MG: They’re both! They’re friend and foe. They can be foe if they are too big. Something on the 1 to 10 kilometer scale would be catastrophic. But certainly they were friendly in the past, bringing water and the organic building blocks of life. And they can be our friends today, because as long as a meteorite doesn’t kill anybody or destroy a house when it falls, then it stimulates the public’s interest in meteorites.
AM: Plus, they’re our friends because of the changes they’ve helped to bring about in evolution?
MG: The K-T boundary is what people always point to as being caused by a 10 kilometer-sized meteorite. The evolutionary consequences of that were enormous, setting in motion a whole chain of environmental changes — wildly swinging fluctuations in temperature of the atmosphere, the opacity of the atmosphere, the acidity of the surface waters, and changes which led eventually to the extinction of many species. But it also allowed evolutionary niches to be inhabited and expanded by other species. Change in the balance from vertebrates to mammals occurred at the K-T boundary.
|Asteroid Gaspra.
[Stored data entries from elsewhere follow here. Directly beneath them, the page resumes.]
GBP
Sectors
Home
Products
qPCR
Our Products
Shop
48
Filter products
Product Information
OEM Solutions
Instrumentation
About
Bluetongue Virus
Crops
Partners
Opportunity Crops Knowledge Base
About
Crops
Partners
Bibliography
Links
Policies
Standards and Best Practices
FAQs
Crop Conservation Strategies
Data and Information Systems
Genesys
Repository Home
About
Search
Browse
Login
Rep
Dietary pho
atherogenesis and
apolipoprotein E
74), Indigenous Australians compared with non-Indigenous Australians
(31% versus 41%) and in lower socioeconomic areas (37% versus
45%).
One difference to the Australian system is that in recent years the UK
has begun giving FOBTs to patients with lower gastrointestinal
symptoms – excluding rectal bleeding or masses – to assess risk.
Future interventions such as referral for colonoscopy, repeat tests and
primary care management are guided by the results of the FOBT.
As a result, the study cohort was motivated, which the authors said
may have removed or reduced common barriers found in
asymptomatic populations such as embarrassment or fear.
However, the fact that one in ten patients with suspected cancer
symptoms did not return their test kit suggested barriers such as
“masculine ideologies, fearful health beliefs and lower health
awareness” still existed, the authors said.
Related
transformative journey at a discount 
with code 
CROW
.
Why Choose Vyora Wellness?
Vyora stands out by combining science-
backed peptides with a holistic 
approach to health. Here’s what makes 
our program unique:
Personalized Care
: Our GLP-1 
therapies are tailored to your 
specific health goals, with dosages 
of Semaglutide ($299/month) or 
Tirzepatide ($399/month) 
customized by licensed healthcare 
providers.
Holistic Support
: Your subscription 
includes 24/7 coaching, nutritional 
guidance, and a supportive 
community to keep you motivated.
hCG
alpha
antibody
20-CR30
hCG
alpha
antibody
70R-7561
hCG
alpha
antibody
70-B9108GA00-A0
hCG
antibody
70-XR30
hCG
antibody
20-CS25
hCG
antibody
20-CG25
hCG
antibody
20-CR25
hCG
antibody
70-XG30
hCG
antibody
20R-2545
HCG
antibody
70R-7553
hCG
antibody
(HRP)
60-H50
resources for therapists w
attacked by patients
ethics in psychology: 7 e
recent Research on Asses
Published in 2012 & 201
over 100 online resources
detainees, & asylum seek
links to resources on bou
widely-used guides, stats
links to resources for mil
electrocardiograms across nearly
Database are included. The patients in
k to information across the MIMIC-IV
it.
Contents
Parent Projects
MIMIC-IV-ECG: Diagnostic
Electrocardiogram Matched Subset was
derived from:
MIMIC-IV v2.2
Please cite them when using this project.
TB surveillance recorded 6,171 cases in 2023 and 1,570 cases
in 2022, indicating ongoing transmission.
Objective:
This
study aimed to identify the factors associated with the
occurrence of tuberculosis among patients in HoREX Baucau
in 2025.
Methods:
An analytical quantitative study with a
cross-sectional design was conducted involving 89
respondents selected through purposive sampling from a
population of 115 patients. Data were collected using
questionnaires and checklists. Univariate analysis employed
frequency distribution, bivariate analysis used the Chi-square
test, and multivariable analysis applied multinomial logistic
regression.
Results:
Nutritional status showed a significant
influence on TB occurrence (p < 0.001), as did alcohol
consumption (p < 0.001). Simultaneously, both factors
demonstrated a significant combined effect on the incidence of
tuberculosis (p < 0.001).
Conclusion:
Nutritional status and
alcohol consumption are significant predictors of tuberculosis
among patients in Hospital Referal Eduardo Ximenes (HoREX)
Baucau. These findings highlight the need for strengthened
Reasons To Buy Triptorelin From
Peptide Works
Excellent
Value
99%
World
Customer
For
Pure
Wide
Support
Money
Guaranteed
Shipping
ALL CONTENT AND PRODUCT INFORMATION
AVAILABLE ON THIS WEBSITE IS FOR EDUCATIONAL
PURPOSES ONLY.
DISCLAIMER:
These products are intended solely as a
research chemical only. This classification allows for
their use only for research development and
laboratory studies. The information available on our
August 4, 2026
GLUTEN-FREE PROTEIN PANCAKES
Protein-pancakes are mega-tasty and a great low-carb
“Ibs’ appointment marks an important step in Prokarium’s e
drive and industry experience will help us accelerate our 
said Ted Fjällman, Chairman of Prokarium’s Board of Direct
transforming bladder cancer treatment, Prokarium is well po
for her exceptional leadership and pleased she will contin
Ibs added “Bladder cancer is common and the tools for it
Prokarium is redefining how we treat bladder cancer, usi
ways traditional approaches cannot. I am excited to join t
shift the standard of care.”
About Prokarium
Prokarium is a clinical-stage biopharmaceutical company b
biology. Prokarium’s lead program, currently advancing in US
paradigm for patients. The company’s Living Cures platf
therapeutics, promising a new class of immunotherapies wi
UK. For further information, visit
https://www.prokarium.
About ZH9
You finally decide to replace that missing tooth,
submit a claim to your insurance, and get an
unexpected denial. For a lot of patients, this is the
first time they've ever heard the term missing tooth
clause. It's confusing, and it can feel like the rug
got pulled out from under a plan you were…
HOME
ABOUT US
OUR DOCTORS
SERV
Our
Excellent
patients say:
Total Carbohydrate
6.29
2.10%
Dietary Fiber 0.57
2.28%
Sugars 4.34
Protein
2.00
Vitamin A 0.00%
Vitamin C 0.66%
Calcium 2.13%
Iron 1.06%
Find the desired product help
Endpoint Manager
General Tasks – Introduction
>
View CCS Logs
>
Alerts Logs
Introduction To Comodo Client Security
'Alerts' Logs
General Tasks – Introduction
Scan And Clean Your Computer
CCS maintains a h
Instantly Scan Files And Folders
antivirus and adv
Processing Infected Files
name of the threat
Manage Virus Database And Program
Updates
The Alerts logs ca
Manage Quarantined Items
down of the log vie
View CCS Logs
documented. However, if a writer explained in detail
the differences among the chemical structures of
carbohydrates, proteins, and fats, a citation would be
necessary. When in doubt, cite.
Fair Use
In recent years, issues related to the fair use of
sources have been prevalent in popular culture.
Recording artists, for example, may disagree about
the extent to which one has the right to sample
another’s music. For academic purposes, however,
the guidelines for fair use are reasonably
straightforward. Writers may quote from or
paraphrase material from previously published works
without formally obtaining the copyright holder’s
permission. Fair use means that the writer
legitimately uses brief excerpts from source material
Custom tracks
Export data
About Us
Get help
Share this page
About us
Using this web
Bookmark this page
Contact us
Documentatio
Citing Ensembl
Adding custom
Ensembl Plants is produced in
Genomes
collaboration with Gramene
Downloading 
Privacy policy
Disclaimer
The Galileo spacecraft photographed its tumbling path in 1991. Gaspra orbits in the main asteroid belt between Mars and Jupiter. |
Photo Credit: NASA/JPL/Galileo.
AM:How often do incoming meteorites arrive on the Earth today?
MG: Meteorites come all the time, and tiny cosmic dust arrives by the ton every year. I think it’s somewhere between 40 to 60 thousand tons, but estimates vary. So each year we receive a huge amount of material: several thousand tons of dust, about a thousand football-sized meteorites, and maybe one washing machine-sized meteorite.
AM:And yet we’re not seeing these things raining down on us through the atmosphere constantly. Are they getting burned up?
MG: Well, you don’t notice it because it’s mostly dust. We can pick it up in the stratosphere, we can collect it in Antarctica, or we can dredge it up from the ocean floor.
AM: How often is that done? How many people are studying and collecting this cosmic dust?
MG: The Antarctic Ice Program has been in place for 20 or so years now. I don’t know that they are collecting any stratospheric dust at the moment, but NASA has made such samples available internationally.
AM:Are you referring to the Don Brownlee experiments where he essentially waved fly paper around in the stratosphere to collect dust?
AM:What about Chandra Wickramasinghe’s sterile collection from a balloon and his interpretation of the biogenic materials as originating from cosmic dust?
|Finding a meteorite in Antarctica. When meteorites acquire a black fusion crust, it makes them visually stick out on the white ice fields.|
Photo Credit: ANSMET.
MG: I think the experiments he’s been doing with the balloons are fascinating. If he has managed to collect some cosmic dust, it would be great. I have asked for some to analyze, but I don’t know whether I’ll get some or not.
But I have no great belief that this is biological material that has come from beyond Earth. It could well have come from beyond the stratosphere; it could be bits and pieces from shuttle astronauts or satellites. But I don’t believe it’s biological material that has traveled from many light years away.
AM: If Panspermia — life being delivered within or beyond our solar system — happened in the past, why should it not continue to happen now?
MG: Yes, but Chandra and Max Wallace are specifically talking about bacteria. I’m not a believer that Panspermia happened in the past, in the sense of bringing bacteria to the Earth. I’m happy with the idea that carbon dioxide and water were brought to the Earth in the past. I believe in Panspermia to that extent, but not the extent of bringing actual living organisms.